◆ Activity A ◆
Write out, word for word, the part of the article on reading aloud starting at "For many children" and ending at "fifth grader Kaleah.".
◆ Activity B ◆
Answer these questions from the article on reading aloud.
(i) What kind of dog is Molly?
(ii) In what year did the Shadow Project become a 501(3) organization?
(iii) For how many Portland children with learning challenges has Shadow fostered success?

**** Excerpt provided ****

Building the Confidence to Read Aloud

Building the Confidence to Read Aloud

For many children with learning challenges like dyslexia, who are one- to three grade levels behind in reading, the idea of sharing a book aloud is fraught with anxiety. Finding the courage to overcome the fear of reading can be a battle.

“I don’t like reading because I’m not good at it,” says fifth grader Kaleah.

But not on Shadow Day.

At Sitton School in North Portland, the kids in Mandee Bish’s classroom have picked out their favorite books to share with a new friend—a black and white poodle named Molly, who is there to listen to their reading.

Educators say that dogs make great reading partners because they can gently nudge students to keep going, or strategically place a paw to offer support and enhance focus. Dogs also have a calming effect that can reduce anxiety, and their quiet presence boosts confidence, courage … and reading comprehension.

Indeed, Molly quietly lays on her blanket and sets her chin on the kids’ legs, closing her eyes to the soft sound of the students’ reading. No matter that their words are sometimes halting. No matter that they miss some words or mix up letters. Molly patiently listens, and the kids finish their books and forget for a moment their struggles with reading.

“That was so fun!” says Kaleah. “I can’t wait to read again!”

Shadow Day is an annual event to honor Shadow, a dog born on Valentine’s Day, who is the inspiration behind the nonprofit Shadow Project. The Shadow Project arranged for Molly’s visit in collaboration with Columbia River Pet Partners to celebrate its 15th anniversary in Portland Public schools, and the fourth year in the district’s innovative, collaborative Read Together initiative, which is focused on literacy in underserved schools.

“Year after year, two-thirds of Oregon children with disabilities miss the critical benchmark of third grade reading proficiency that predicts high school graduation,” says Shadow Project Founder and Executive Director Christy Scattarella. “If our community is truly committed to increasing graduation rates, we urgently need to address the overlooked one in eight children who learn differently. Providing students with learning disabilities access to the tools they need to achieve is critical.”

The Shadow Project began in two classrooms in Duniway School, becoming a 501(3) organization in 2003. Since then, Shadow has fostered success for more than 11,000 Portland children with learning challenges.

“I am so grateful to The Shadow Project for their vision and leadership in our schools,” says Bish. “They are integral to our program of serving students with more intensive learning and behavior support needs.”

**** Provided information ****

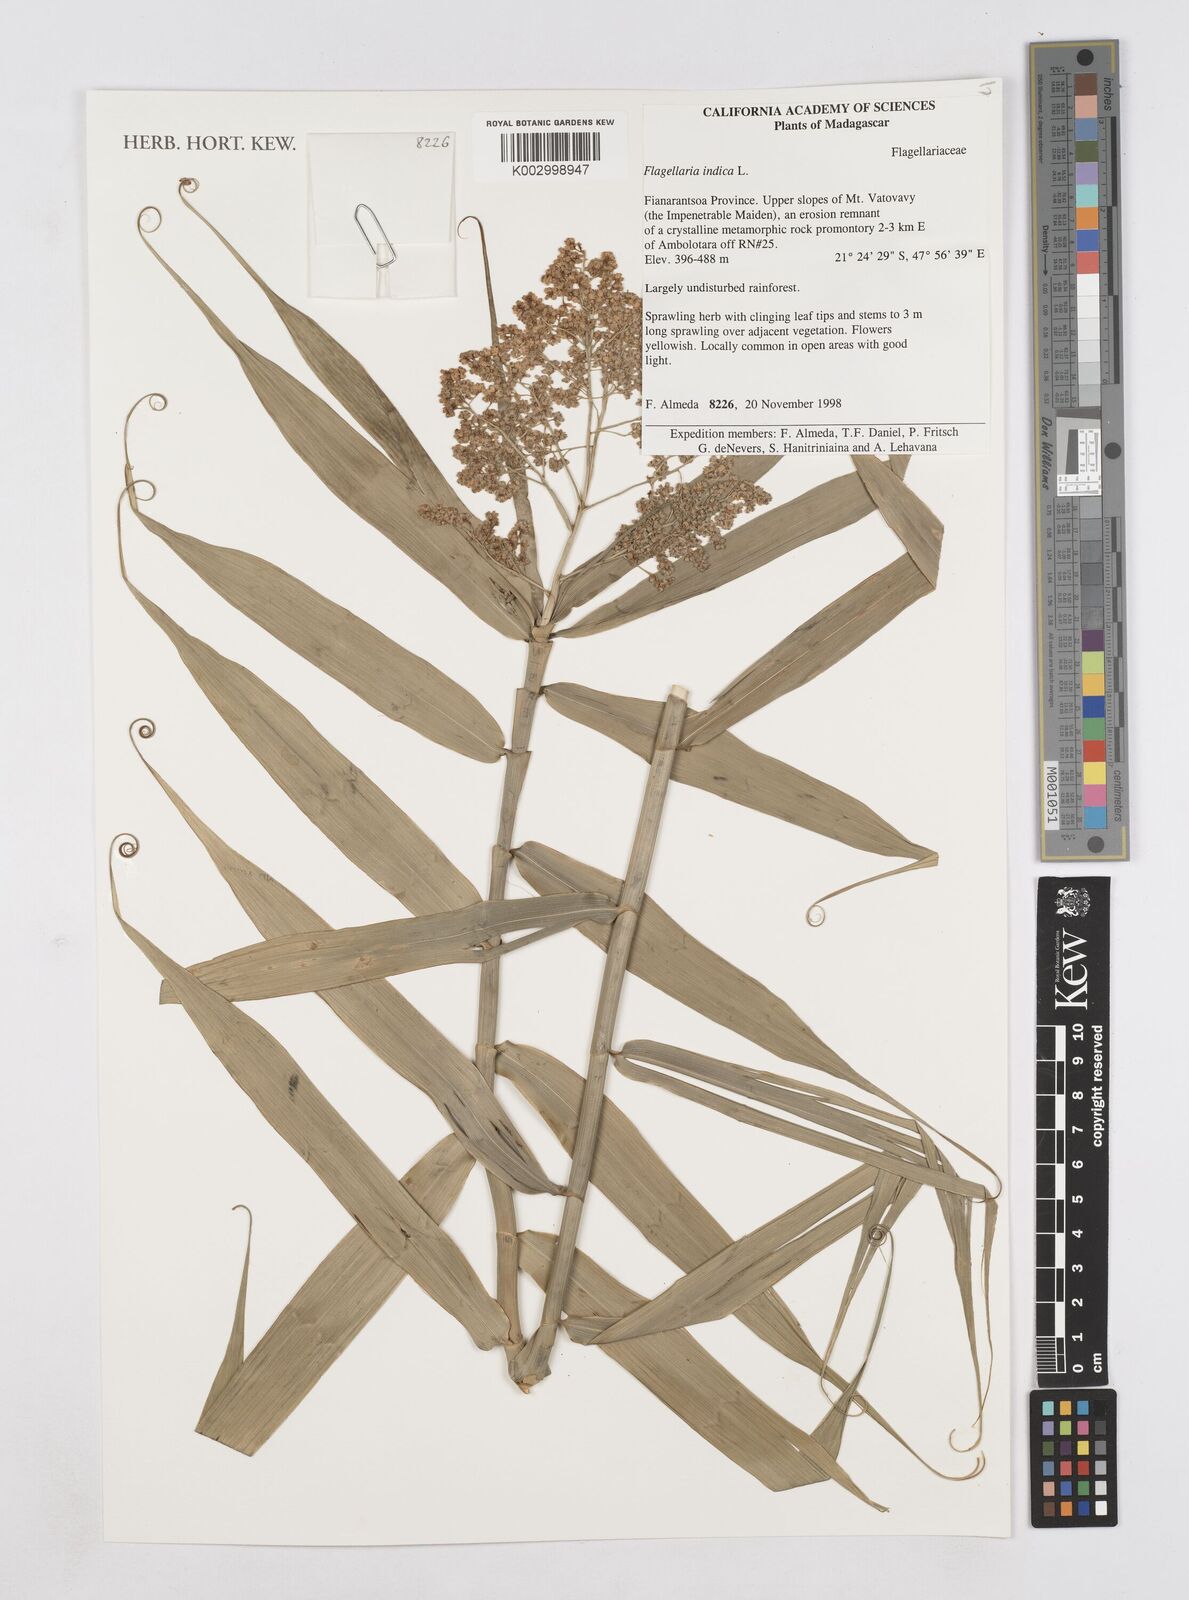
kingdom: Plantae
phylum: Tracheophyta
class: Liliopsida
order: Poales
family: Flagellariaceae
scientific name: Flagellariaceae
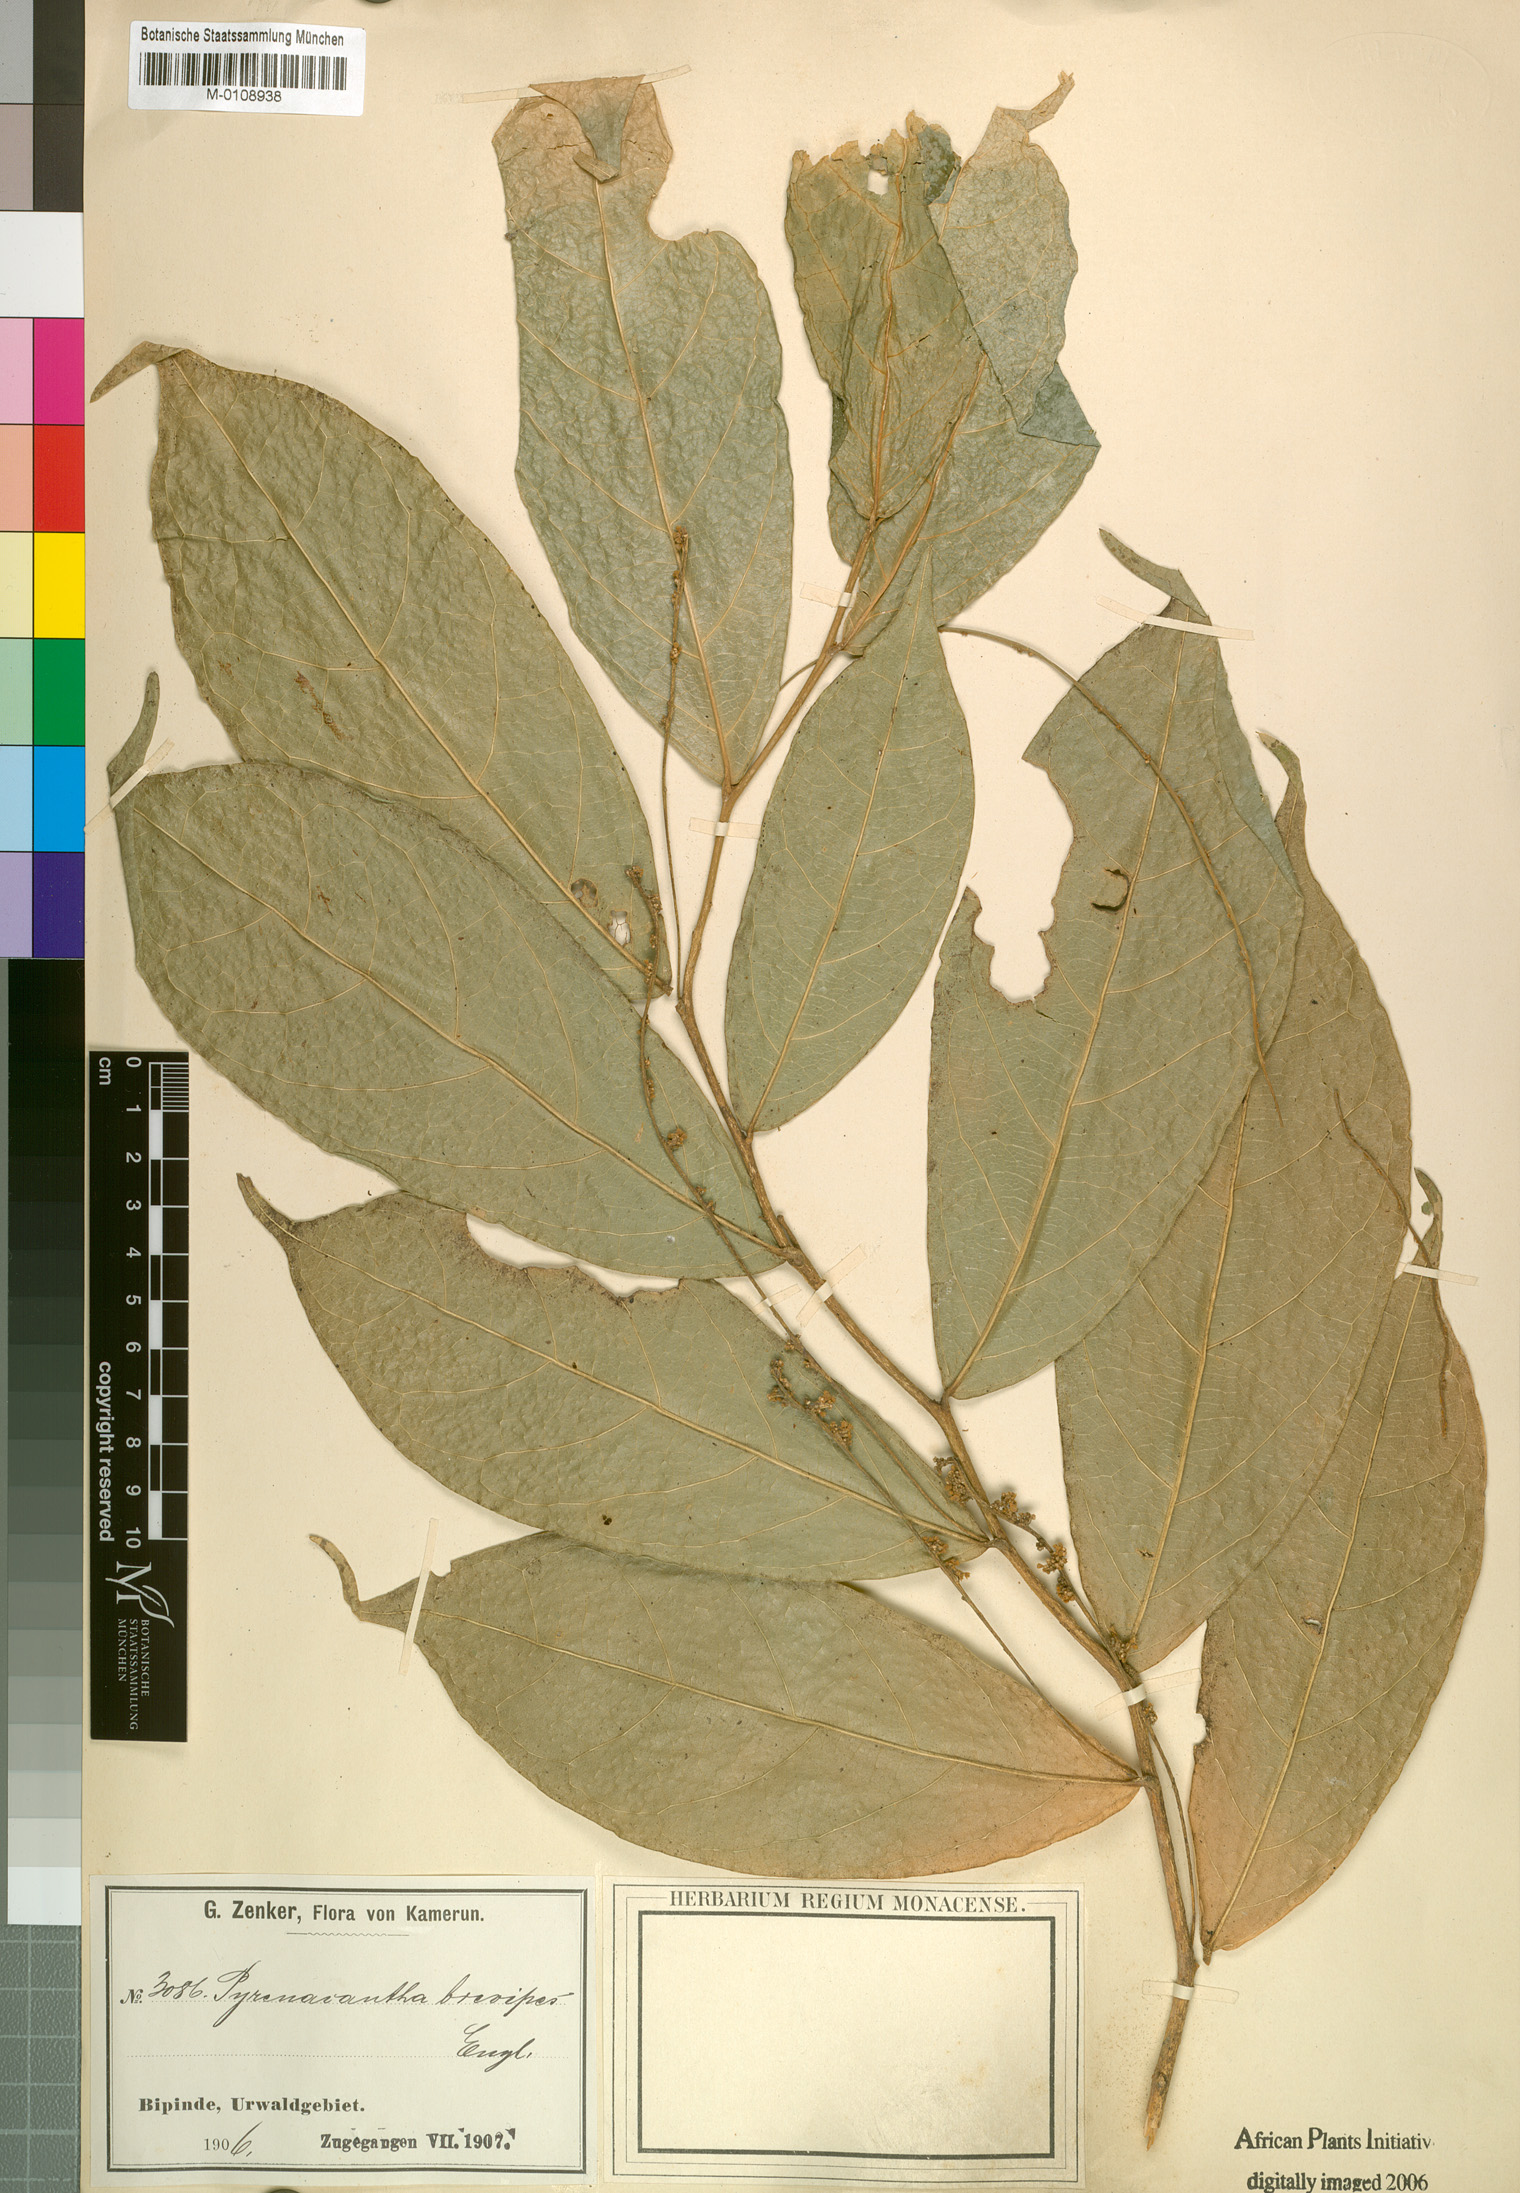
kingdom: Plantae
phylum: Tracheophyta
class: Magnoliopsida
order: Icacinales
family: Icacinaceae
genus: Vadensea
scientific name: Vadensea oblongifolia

****

◆ Answer box A ◆
For many children with learning challenges like dyslexia, who are one- to three grade levels behind in reading, the idea of sharing a book aloud is fraught with anxiety. Finding the courage to overcome the fear of reading can be a battle.

“I don’t like reading because I’m not good at it,” says fifth grader Kaleah.

◆ Answer box B ◆
(i) A black and white poodle.
(ii) 2003.
(iii) More than 11,000.